Efficient private-public response to catastrophes topic of May 10 talk

Howard Kunreuther '59

The roles that the public and private sectors can play in reducing the damage from and costs of extreme events will be the topic of a presentation by Howard Kunreuther ’59, James G. Dinan Professor of Decision Sciences and Public Policy at the University of Pennsylvania’s Wharton School, at 4:15 p.m. Tuesday, May 10, in the Keck Classroom (G-52), Pettengill Hall, 4 Andrews Road.

Sponsored by the economics department and the Bates Career Development Center, Kunreuther’s presentation is open to the public at no cost. For more information, please call 207-786-8296.

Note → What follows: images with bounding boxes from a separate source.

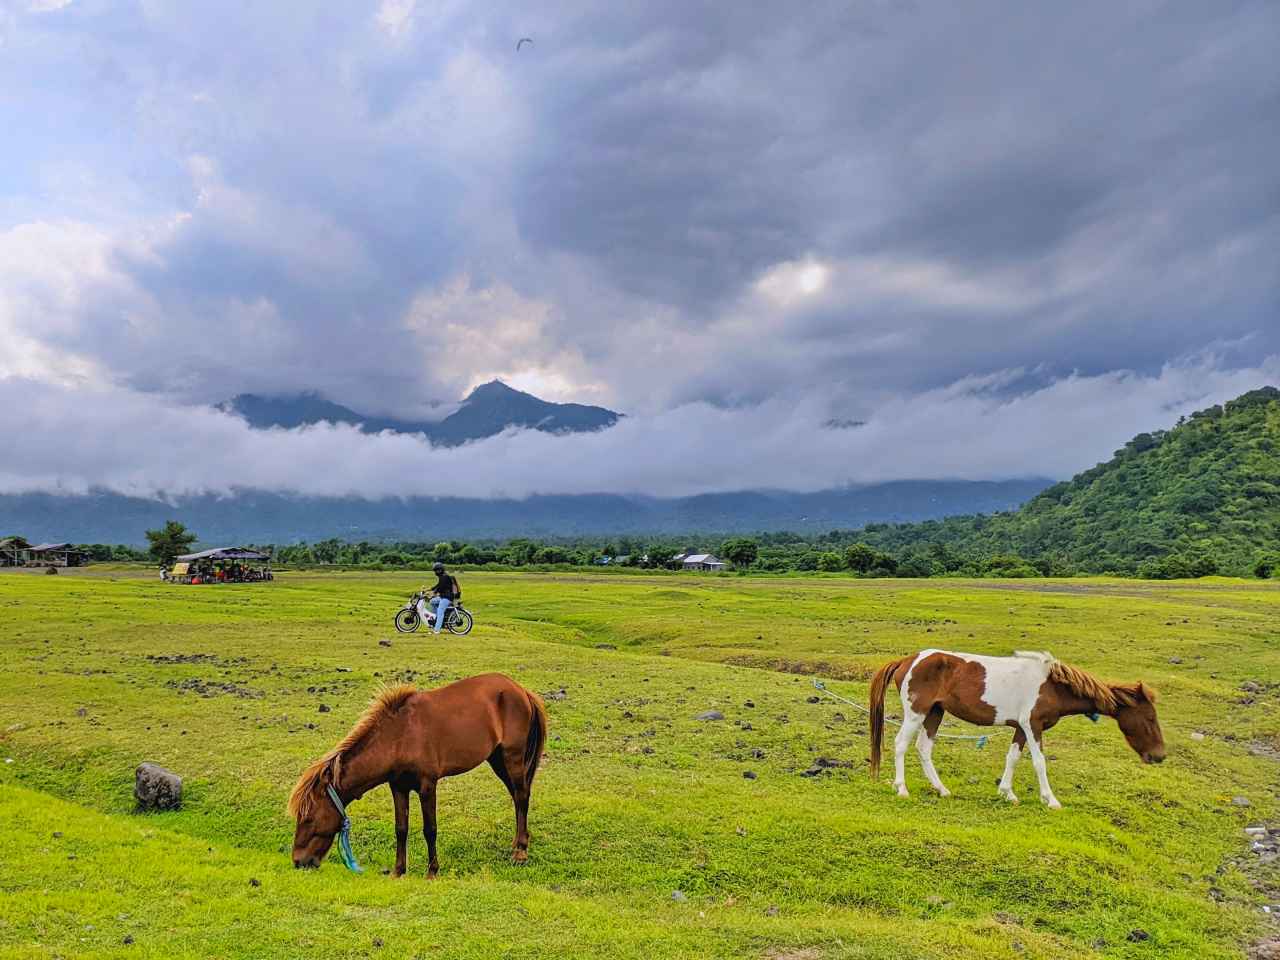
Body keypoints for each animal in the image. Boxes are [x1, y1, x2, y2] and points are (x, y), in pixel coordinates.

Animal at [288, 675, 547, 880]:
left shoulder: (427, 786)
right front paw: (398, 870)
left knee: (522, 796)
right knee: (517, 796)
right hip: (497, 759)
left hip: (512, 756)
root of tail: (521, 690)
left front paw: (432, 871)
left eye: (308, 818)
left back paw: (520, 851)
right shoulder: (398, 787)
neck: (400, 736)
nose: (298, 861)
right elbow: (401, 829)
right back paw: (517, 842)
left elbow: (429, 829)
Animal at [865, 650, 1167, 808]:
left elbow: (1013, 757)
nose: (1159, 756)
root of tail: (907, 660)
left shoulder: (1022, 727)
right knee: (901, 745)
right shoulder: (1033, 725)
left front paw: (1007, 793)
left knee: (924, 748)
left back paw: (942, 789)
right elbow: (1039, 762)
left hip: (935, 713)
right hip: (916, 713)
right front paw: (1050, 799)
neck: (1052, 686)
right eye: (1150, 718)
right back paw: (902, 788)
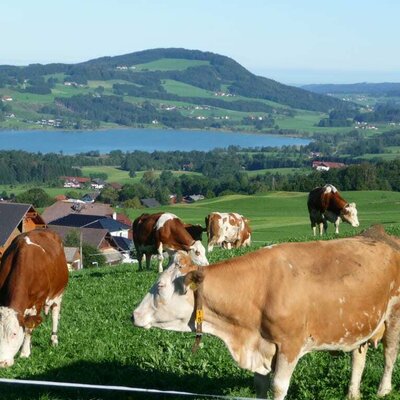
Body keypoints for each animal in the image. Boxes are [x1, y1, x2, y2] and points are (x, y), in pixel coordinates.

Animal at [0, 230, 68, 368]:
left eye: (14, 333)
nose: (2, 362)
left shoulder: (38, 303)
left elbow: (28, 330)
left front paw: (25, 353)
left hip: (58, 294)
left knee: (55, 315)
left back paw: (54, 340)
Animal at [134, 225, 400, 400]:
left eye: (160, 286)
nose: (134, 315)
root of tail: (379, 233)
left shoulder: (289, 346)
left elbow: (278, 387)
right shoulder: (259, 346)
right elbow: (260, 387)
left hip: (394, 315)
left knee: (389, 354)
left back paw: (383, 390)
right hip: (362, 322)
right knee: (358, 356)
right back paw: (352, 393)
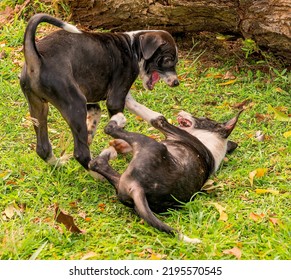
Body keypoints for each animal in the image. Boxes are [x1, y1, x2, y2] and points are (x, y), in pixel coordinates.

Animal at [19, 14, 179, 174]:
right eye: (168, 60)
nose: (176, 83)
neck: (132, 46)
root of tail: (35, 58)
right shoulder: (115, 99)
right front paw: (122, 144)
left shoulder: (124, 98)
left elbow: (146, 113)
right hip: (75, 105)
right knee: (81, 154)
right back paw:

Kunreuther has a longstanding interest in ways that society can better manage low-probability/high-consequence events related to technological and natural hazards. He says that the disasters that occurred in the past year, culminating in the Japan trifecta (earthquake, tsunami and nuclear plant accident), are indicative of a new era of catastrophes, an era more interconnected and interdependent so that risks are becoming global in nature.

Kunreuther is a Fellow of the American Association for the Advancement of Science; a member of the National Academy of Sciences Panel on Increasing National Resilience to Hazards and Disasters; and Distinguished Fellow of the Society for Risk Analysis, receiving the society’s Distinguished Achievement Award in 2001.

He co-chaired the World Economic Forum’s Global Agenda Council on Innovation and Leadership in Reducing Risks from Natural Disasters and is a member of the Organisation for Economic Co-operation and Development’s High Level Advisory Board on Financial Management of Large-Scale Catastrophes.

His most recent books are At War with the Weather (with Erwann Michel-Kerjan) (July 2009 MIT Press), and Learning from Catastrophes: Strategies for Reaction and Response (with Michael Useem) (December 2009, Wharton School Publishing).